A federal judge has given the U.S. Department of Justice and the McComb School System an Aug. 7 deadline to file final briefs in efforts by the district to be released from a 1971 desegregation order.

U.S. District Judge Tom S. Lee gave no indication of when he will rule on the case. Lee heard arguments this past week.

McComb schools Superintendent Pat Cooper has said the school district is racially unified, despite practices that create all-black classes in some grades.

The Justice Department claims the majority-black school district is in violation of the desegregation consent decree by the way it places white students into the same classes at Otken and Kennedy elementary schools.
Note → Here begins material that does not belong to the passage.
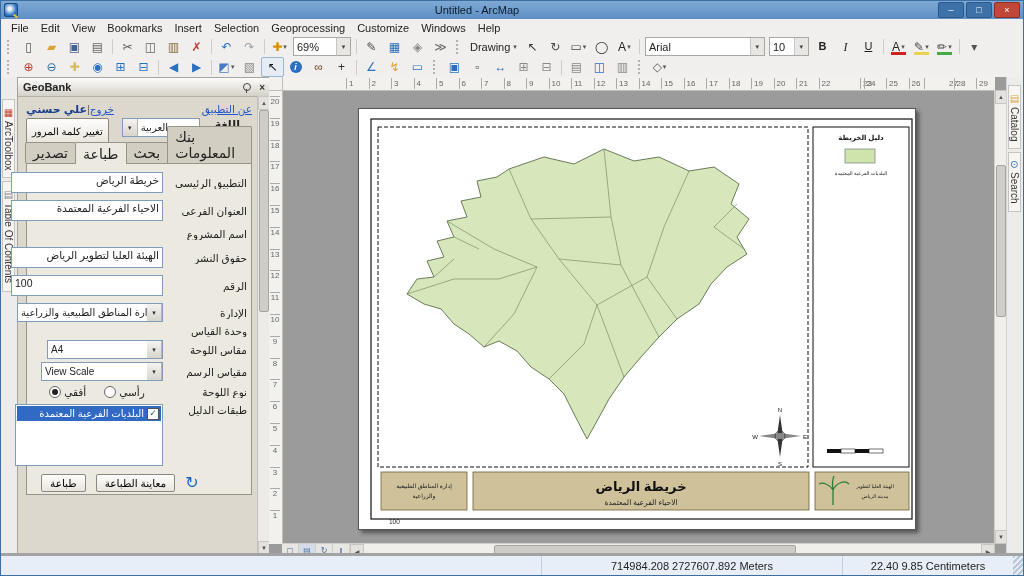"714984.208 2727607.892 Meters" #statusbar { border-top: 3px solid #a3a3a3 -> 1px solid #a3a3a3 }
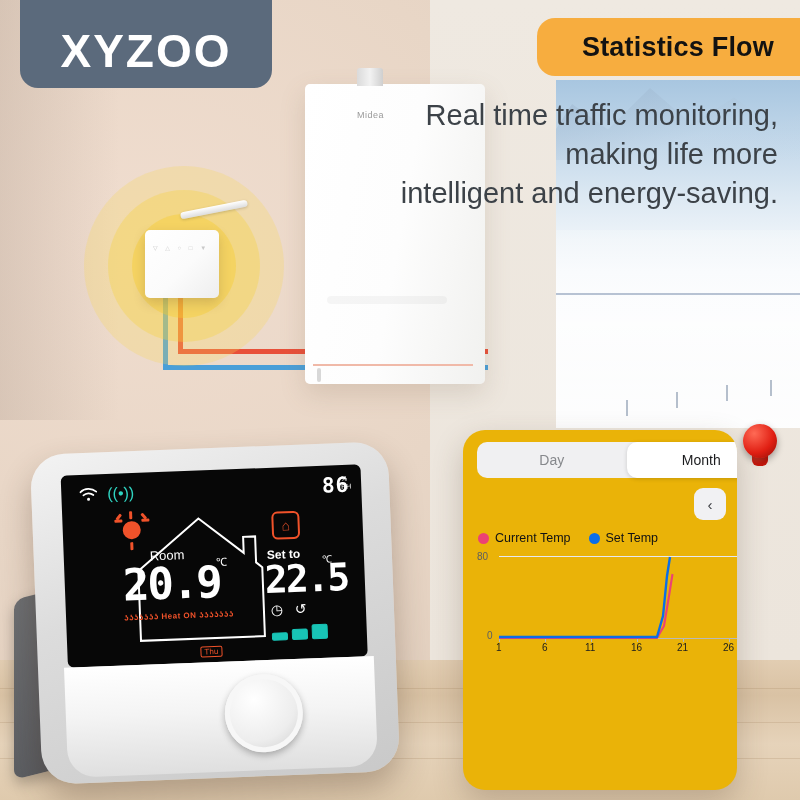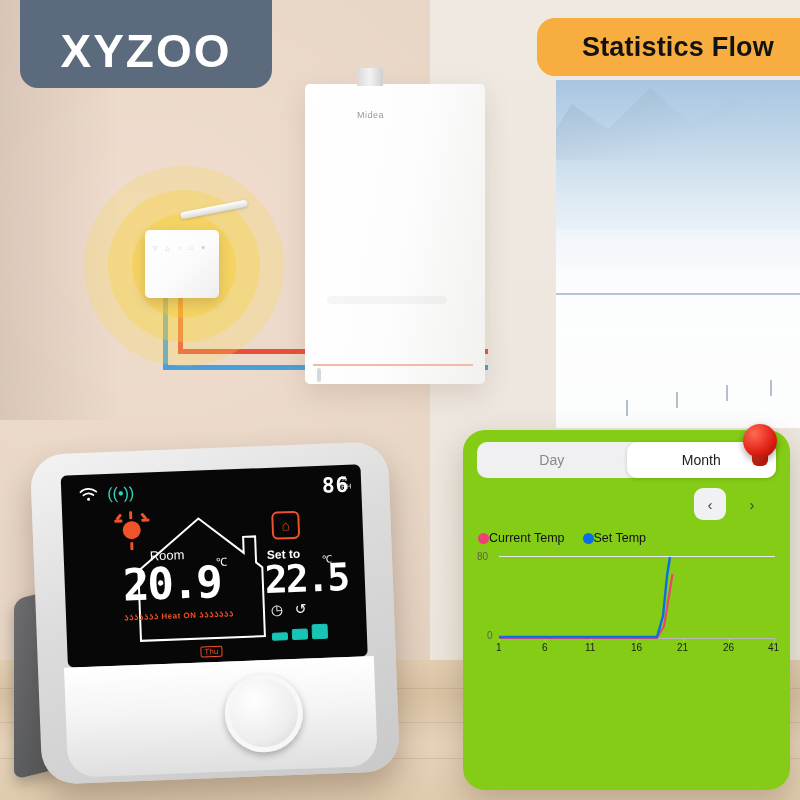"Real time traffic monitoring," div.headline { html: none -> <div> <div>Real time traffic monitoring,</div> <div>making life more</div> <div>intelligent and energy-saving.</div> </div> }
“We think we’re complying with the consent order all the way because we’re trying to offer the best education to all of our students,” Cooper testified at the hearing before Lee.

The school board voted 3-2 along racial lines in February 2004 to fight the government’s desegregation order. The three white school board members said the system, which is now more than 80 percent black, is desegregated and the order need no longer apply.

The Justice Department has questioned the district’s policy of clustering white elementary school students. Federal officials say it creates all-black classes, which the Justice Department says is a violation of the desegregation order.

Cooper testified that the policy is geared at making white students feel less isolated, and in the process, recruit more of them to the district, which has seen a constant decline in white enrollment.

“It’s trying to make a community school,” Cooper said. “We try to draw people back into the school, both black and white.”

White students lumped into the same classes still interact with black classmates during reading, music and physical education classes as well as recess and lunch, he said.

They are placed into classes based on the “20 percent rule” — a guideline Cooper suggests the federal Office of Civil Rights deems appropriate for assigning classes on a racial basis. It allows racial grouping, based on the racial percentage of the school.

The Justice Department contends the 20 percent rule only applies when assignments are based on academic abilities, not by race.